** Opening MATERIAL PROVIDED block **
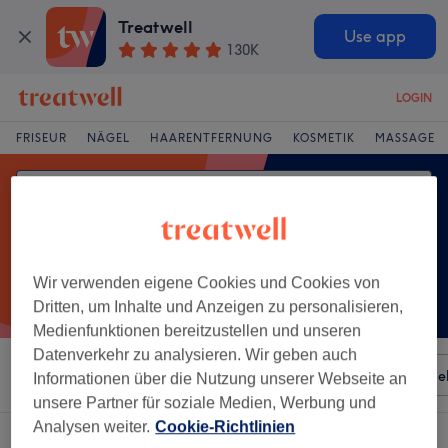
Treatwell
Use app
130K
LOGIN
FRISEUR
NÄGEL
HAARENTFERNUNG
KOSMETIK
MASSAGE
Wir verwenden eigene Cookies und Cookies von
Dritten, um Inhalte und Anzeigen zu personalisieren,
Medienfunktionen bereitzustellen und unseren
Datenverkehr zu analysieren. Wir geben auch
Sortieren nach
Besonderheiten
Salons
Expressange
Informationen über die Nutzung unserer Webseite an
unsere Partner für soziale Medien, Werbung und
Analysen weiter.
Cookie-Richtlinien
Ein Salon, der anbietet:
nagel design in Lützenkirchen, Leverkusen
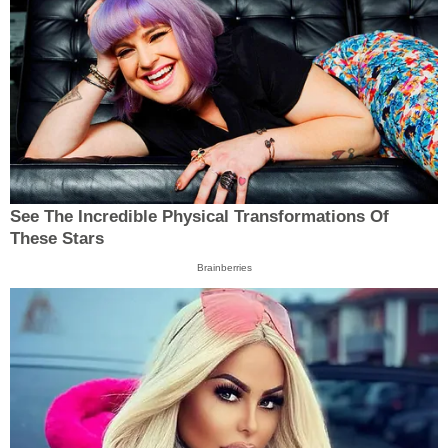
See The Incredible Physical Transformations Of
These Stars
Brainberries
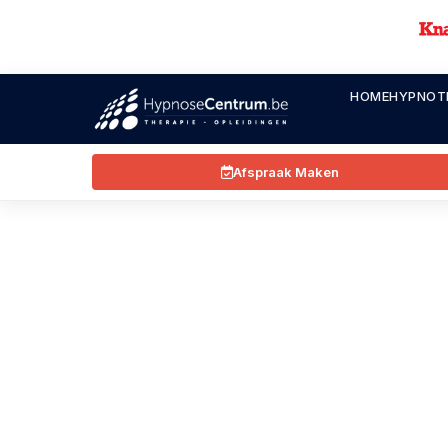
HOME
HYPNOT
Afspraak Maken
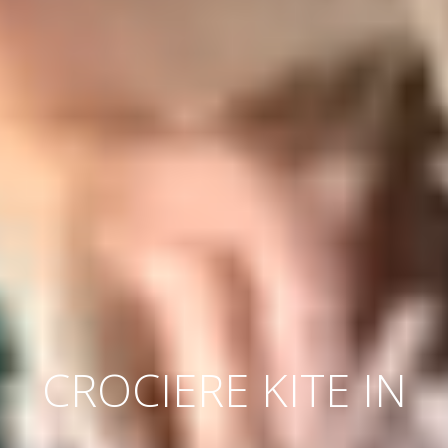
CROCIERE KITE IN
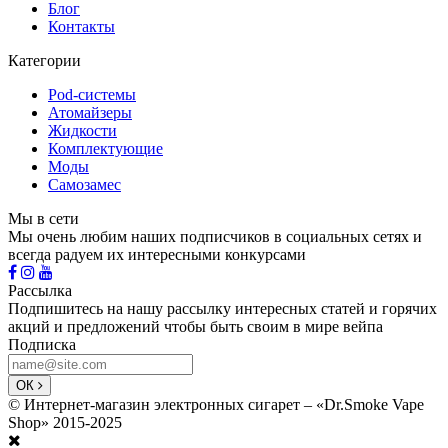
Блог
Контакты
Категории
Pod-системы
Атомайзеры
Жидкости
Комплектующие
Моды
Самозамес
Мы в сети
Мы очень любим наших подписчиков в социальных сетях и
всегда радуем их интересными конкурсами
Рассылка
Подпишитесь на нашу рассылку интересных статей и горячих
акций и предложений чтобы быть своим в мире вейпа
Подписка
ОК
© Интернет-магазин электронных сигарет – «Dr.Smoke Vape
Shop» 2015-2025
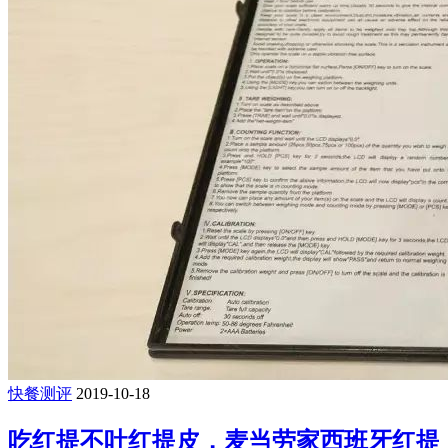
快餐测评
2019-10-18
吃红提不吐红提皮，麦当劳家西班牙红提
** Closing MATERIAL PROVIDED block **
TASK DIRECTIONS: Exactly as they stand, set down all of the entries above, minus every picture.

TASK RESPONSE:
Treatwell
Use app
130K
LOGIN
FRISEUR
NÄGEL
HAARENTFERNUNG
KOSMETIK
MASSAGE
Wir verwenden eigene Cookies und Cookies von
Dritten, um Inhalte und Anzeigen zu personalisieren,
Medienfunktionen bereitzustellen und unseren
Datenverkehr zu analysieren. Wir geben auch
Sortieren nach
Besonderheiten
Salons
Expressange
Informationen über die Nutzung unserer Webseite an
unsere Partner für soziale Medien, Werbung und
Analysen weiter.
Cookie-Richtlinien
Ein Salon, der anbietet:
nagel design in Lützenkirchen, Leverkusen
See The Incredible Physical Transformations Of
These Stars
Brainberries
HOME
HYPNOT
Afspraak Maken
CROCIERE KITE IN
Блог
Контакты
Категории
Pod-системы
Атомайзеры
Жидкости
Комплектующие
Моды
Самозамес
Мы в сети
Мы очень любим наших подписчиков в социальных сетях и
всегда радуем их интересными конкурсами
Рассылка
Подпишитесь на нашу рассылку интересных статей и горячих
акций и предложений чтобы быть своим в мире вейпа
Подписка
ОК
© Интернет-магазин электронных сигарет – «Dr.Smoke Vape
Shop» 2015-2025
快餐测评
2019-10-18
吃红提不吐红提皮，麦当劳家西班牙红提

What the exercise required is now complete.